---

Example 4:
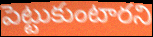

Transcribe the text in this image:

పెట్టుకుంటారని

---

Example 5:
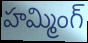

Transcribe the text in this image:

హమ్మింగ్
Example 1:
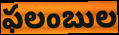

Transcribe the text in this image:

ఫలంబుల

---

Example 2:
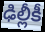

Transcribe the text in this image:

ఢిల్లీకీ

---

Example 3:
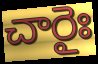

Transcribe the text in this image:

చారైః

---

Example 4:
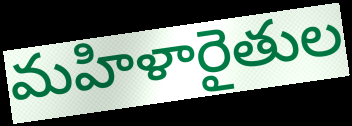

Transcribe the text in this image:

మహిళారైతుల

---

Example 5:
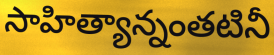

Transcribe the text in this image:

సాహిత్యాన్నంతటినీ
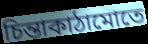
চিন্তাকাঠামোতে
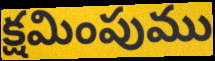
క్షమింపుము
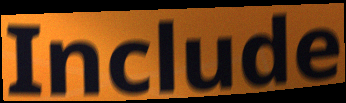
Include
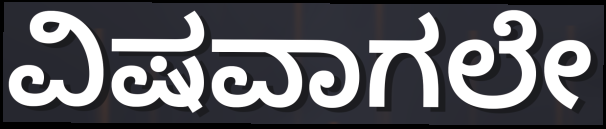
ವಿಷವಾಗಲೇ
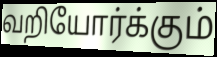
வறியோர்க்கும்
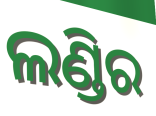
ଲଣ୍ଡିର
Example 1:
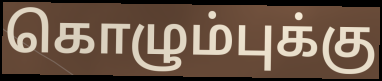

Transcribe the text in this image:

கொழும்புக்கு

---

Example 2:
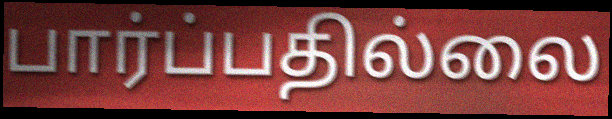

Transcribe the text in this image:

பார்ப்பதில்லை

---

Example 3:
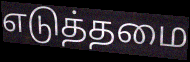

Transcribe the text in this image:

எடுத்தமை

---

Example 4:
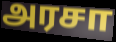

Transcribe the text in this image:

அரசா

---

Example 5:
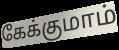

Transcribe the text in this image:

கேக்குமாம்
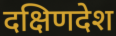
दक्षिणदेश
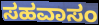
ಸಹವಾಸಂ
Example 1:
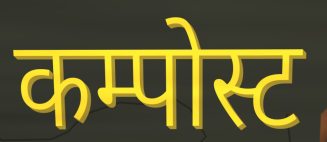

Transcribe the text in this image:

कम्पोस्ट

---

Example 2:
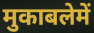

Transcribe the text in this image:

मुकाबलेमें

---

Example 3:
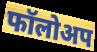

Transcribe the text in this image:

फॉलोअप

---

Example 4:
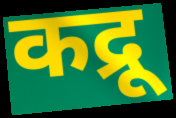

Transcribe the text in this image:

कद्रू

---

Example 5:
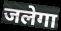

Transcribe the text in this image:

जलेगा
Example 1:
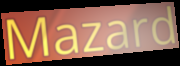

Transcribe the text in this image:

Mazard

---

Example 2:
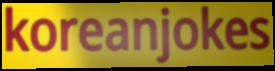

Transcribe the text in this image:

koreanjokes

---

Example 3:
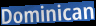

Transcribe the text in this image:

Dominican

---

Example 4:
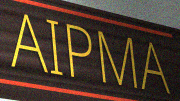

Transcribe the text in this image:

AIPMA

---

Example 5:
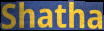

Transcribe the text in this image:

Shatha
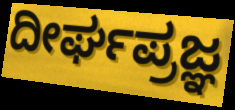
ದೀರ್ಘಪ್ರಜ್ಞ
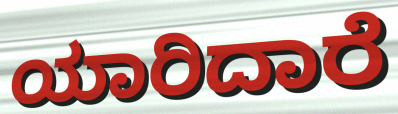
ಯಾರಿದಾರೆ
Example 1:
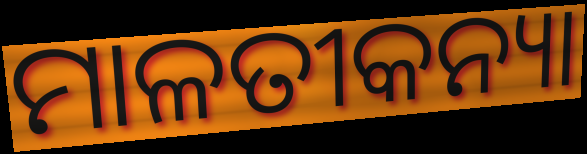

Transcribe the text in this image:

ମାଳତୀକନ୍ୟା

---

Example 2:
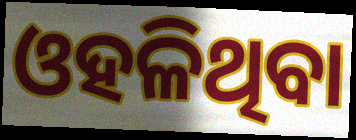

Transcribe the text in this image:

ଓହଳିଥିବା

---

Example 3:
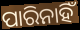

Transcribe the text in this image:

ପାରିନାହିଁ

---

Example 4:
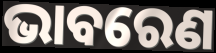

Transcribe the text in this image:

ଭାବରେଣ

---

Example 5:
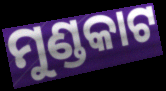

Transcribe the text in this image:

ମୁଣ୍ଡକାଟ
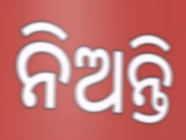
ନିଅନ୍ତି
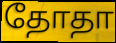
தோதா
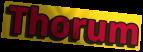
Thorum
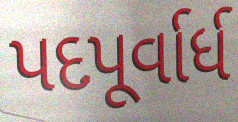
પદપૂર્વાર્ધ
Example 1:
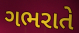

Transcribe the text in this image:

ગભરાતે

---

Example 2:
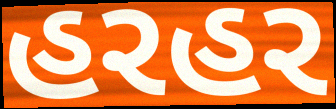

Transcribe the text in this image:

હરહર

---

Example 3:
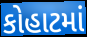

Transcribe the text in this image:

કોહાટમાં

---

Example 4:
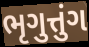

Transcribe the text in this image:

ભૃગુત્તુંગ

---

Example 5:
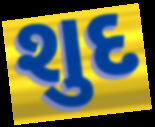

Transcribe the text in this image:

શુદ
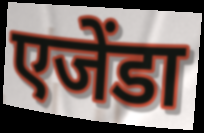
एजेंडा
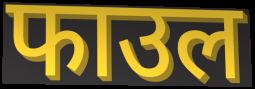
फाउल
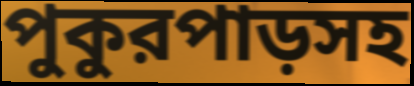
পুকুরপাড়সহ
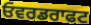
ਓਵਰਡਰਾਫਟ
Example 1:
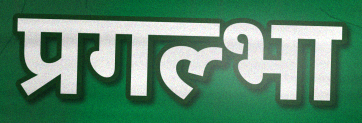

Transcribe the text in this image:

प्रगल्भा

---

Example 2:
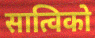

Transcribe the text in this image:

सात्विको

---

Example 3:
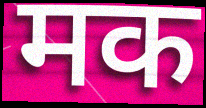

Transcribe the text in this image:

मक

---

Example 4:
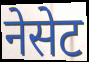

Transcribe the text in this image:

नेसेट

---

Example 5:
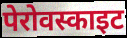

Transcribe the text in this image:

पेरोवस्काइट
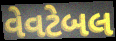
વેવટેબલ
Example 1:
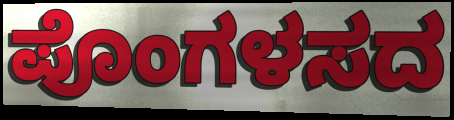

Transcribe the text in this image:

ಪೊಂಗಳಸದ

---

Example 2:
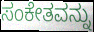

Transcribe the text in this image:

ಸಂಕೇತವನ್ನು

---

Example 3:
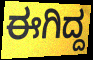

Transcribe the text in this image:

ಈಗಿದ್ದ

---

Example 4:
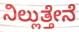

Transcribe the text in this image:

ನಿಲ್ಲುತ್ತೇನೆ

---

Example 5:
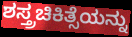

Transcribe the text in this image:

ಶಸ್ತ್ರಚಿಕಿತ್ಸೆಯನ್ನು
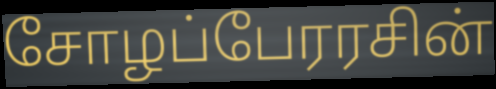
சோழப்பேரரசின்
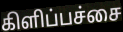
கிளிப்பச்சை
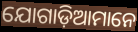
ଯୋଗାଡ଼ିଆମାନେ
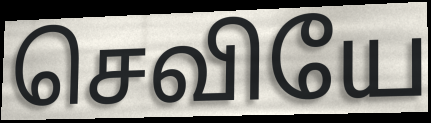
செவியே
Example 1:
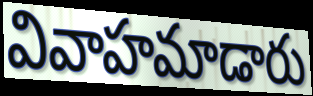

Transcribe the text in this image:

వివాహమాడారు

→ TASK TO CARRY OUT: Please set down the records above word for word and omit their pictures.

→ WORKED SOLUTION:
---

Example 4:

Transcribe the text in this image:

పెట్టుకుంటారని

---

Example 5:

Transcribe the text in this image:

హమ్మింగ్
Example 1:

Transcribe the text in this image:

ఫలంబుల

---

Example 2:

Transcribe the text in this image:

ఢిల్లీకీ

---

Example 3:

Transcribe the text in this image:

చారైః

---

Example 4:

Transcribe the text in this image:

మహిళారైతుల

---

Example 5:

Transcribe the text in this image:

సాహిత్యాన్నంతటినీ
চিন্তাকাঠামোতে
క్షమింపుము
Include
ವಿಷವಾಗಲೇ
வறியோர்க்கும்
ଲଣ୍ଡିର
Example 1:

Transcribe the text in this image:

கொழும்புக்கு

---

Example 2:

Transcribe the text in this image:

பார்ப்பதில்லை

---

Example 3:

Transcribe the text in this image:

எடுத்தமை

---

Example 4:

Transcribe the text in this image:

அரசா

---

Example 5:

Transcribe the text in this image:

கேக்குமாம்
दक्षिणदेश
ಸಹವಾಸಂ
Example 1:

Transcribe the text in this image:

कम्पोस्ट

---

Example 2:

Transcribe the text in this image:

मुकाबलेमें

---

Example 3:

Transcribe the text in this image:

फॉलोअप

---

Example 4:

Transcribe the text in this image:

कद्रू

---

Example 5:

Transcribe the text in this image:

जलेगा
Example 1:

Transcribe the text in this image:

Mazard

---

Example 2:

Transcribe the text in this image:

koreanjokes

---

Example 3:

Transcribe the text in this image:

Dominican

---

Example 4:

Transcribe the text in this image:

AIPMA

---

Example 5:

Transcribe the text in this image:

Shatha
ದೀರ್ಘಪ್ರಜ್ಞ
ಯಾರಿದಾರೆ
Example 1:

Transcribe the text in this image:

ମାଳତୀକନ୍ୟା

---

Example 2:

Transcribe the text in this image:

ଓହଳିଥିବା

---

Example 3:

Transcribe the text in this image:

ପାରିନାହିଁ

---

Example 4:

Transcribe the text in this image:

ଭାବରେଣ

---

Example 5:

Transcribe the text in this image:

ମୁଣ୍ଡକାଟ
ନିଅନ୍ତି
தோதா
Thorum
પદપૂર્વાર્ધ
Example 1:

Transcribe the text in this image:

ગભરાતે

---

Example 2:

Transcribe the text in this image:

હરહર

---

Example 3:

Transcribe the text in this image:

કોહાટમાં

---

Example 4:

Transcribe the text in this image:

ભૃગુત્તુંગ

---

Example 5:

Transcribe the text in this image:

શુદ
एजेंडा
फाउल
পুকুরপাড়সহ
ਓਵਰਡਰਾਫਟ
Example 1:

Transcribe the text in this image:

प्रगल्भा

---

Example 2:

Transcribe the text in this image:

सात्विको

---

Example 3:

Transcribe the text in this image:

मक

---

Example 4:

Transcribe the text in this image:

नेसेट

---

Example 5:

Transcribe the text in this image:

पेरोवस्काइट
વેવટેબલ
Example 1:

Transcribe the text in this image:

ಪೊಂಗಳಸದ

---

Example 2:

Transcribe the text in this image:

ಸಂಕೇತವನ್ನು

---

Example 3:

Transcribe the text in this image:

ಈಗಿದ್ದ

---

Example 4:

Transcribe the text in this image:

ನಿಲ್ಲುತ್ತೇನೆ

---

Example 5:

Transcribe the text in this image:

ಶಸ್ತ್ರಚಿಕಿತ್ಸೆಯನ್ನು
சோழப்பேரரசின்
கிளிப்பச்சை
ଯୋଗାଡ଼ିଆମାନେ
செவியே
Example 1:

Transcribe the text in this image:

వివాహమాడారు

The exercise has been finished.